_To do_
1) Translate this sentence from the post on slang and cant into Spanish: "Fuzzy as hell, but that's about as far as I can go at the moment in articulating the difference."
2) In the post on slang and cant, switch "Cant" to "Argot" and write out the passage from "This would come" up to and including "world with tiredness." with that change.
3) Resume the post on slang and cant from where it stops.

_Selected text_
^^^^

God, I must be tired, if I haven't the energy to dig my Collected Harrison off
the shelves and check what I'm remembering.

Anyway, I'm glad you agree that there is at least the possibility of a valid
distinction, since I really need to be able to make the case.

This would come down to something like, "Slang is an extreme of a register of
Informal Colloquial English Speech; Cant involves a variety of English which is
neither Slang nor dialect but shares with dialect a sufficient distinctiveness
and specialised structuring of the lexis to differentiate it."

Fuzzy as hell, but that's about as far as I can go at the moment in articulating
the difference.  Alternatively, no matter how extreme the lexical substitution
is in Slang, it's still limited by lexical substitution, whereas in Cant,
distinctively so in the early period, but even as late as the nineteenth
century, maintaining a different lexical system as well.

Or something.  I wish this particular thing hadn't come up just at the point
when I'm about to fall off the edge of the world with tiredness.

And apologies to everyone for what must seem a singularly irrelevant jump from
Graveyard Harrison to Slang and Cant, but given how I feel at the moment, beyond
sleepy and all, I (self-indulgently) wanted to get the words down while they
were passing through my head, and before I forgot that particular formulation of
them.

:-(

(And thanks again, David, both for kicking me into mentioning the idea with your
post, and agreeing that it wasn't wholly to be ruled out at first blush.  R.)

^^^^

_Listed entries_
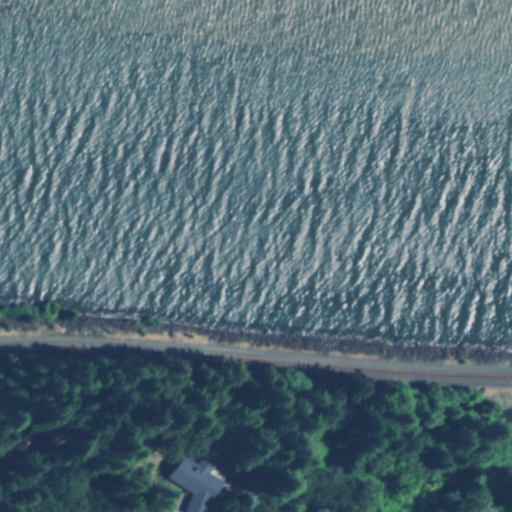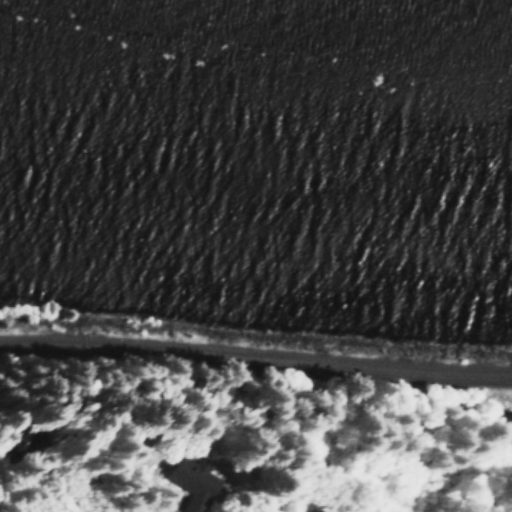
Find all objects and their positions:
railway: (256, 357)
building: (193, 483)
building: (193, 483)
building: (314, 510)
building: (313, 511)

^^^^

_Exercise results_
1) Impreciso a más no poder, pero eso es lo más lejos que puedo llegar por ahora al articular la diferencia.

2)
This would come down to something like, "Slang is an extreme of a register of
Informal Colloquial English Speech; Argot involves a variety of English which is
neither Slang nor dialect but shares with dialect a sufficient distinctiveness
and specialised structuring of the lexis to differentiate it."

Fuzzy as hell, but that's about as far as I can go at the moment in articulating
the difference.  Alternatively, no matter how extreme the lexical substitution
is in Slang, it's still limited by lexical substitution, whereas in Argot,
distinctively so in the early period, but even as late as the nineteenth
century, maintaining a different lexical system as well.

Or something.  I wish this particular thing hadn't come up just at the point
when I'm about to fall off the edge of the world with tiredness.

3)
 

On 26 October 2016 at 22:43 David Latane
<[log in to unmask]> wrote:

>     I'd agree with that distinction. I just showed my class Harrison's "V" and
> when the voice of the skinhead-Harrison breaks in (especially as Harrison
> performs it) I would call that a code switch, but when educated-Harrison
> starts using potty words it's a shift of register from his more "poetic"
> language.
>      
>      
>     David Latane
>     http://www.standmagazine.org (Stand Magazine, Leeds)
> 
> 
> 
>     ---------------------------------------------
>     From: Robin Hamilton <[log in to unmask]>
>     To: [log in to unmask]
>     Sent: Wednesday, October 26, 2016 3:33 PM
>     Subject: Re: a bit much
> 
>     So that's why you call it code-switching in America.  Less chance of being
> shot.
>     But I'd want to draw a distinction between the two: register-jumping
> involves a switch between a variety of registers already available as part of
> the speaker's idiolect(s?), whereas code switching involves the adoption of a
> form of speech native to another group (or the same person wearing a different
> identity, in a different context).
>     Dunno.  I've been told there's no difference between the two, but my gut
> tells me there is. 
>     Something like that.  I'm still thinking my way through it.
>     But now you've warned me, I'll be sure to avoid register-jumping when I'm
> in God's Own Land.
>     Or have I just jumped the shark?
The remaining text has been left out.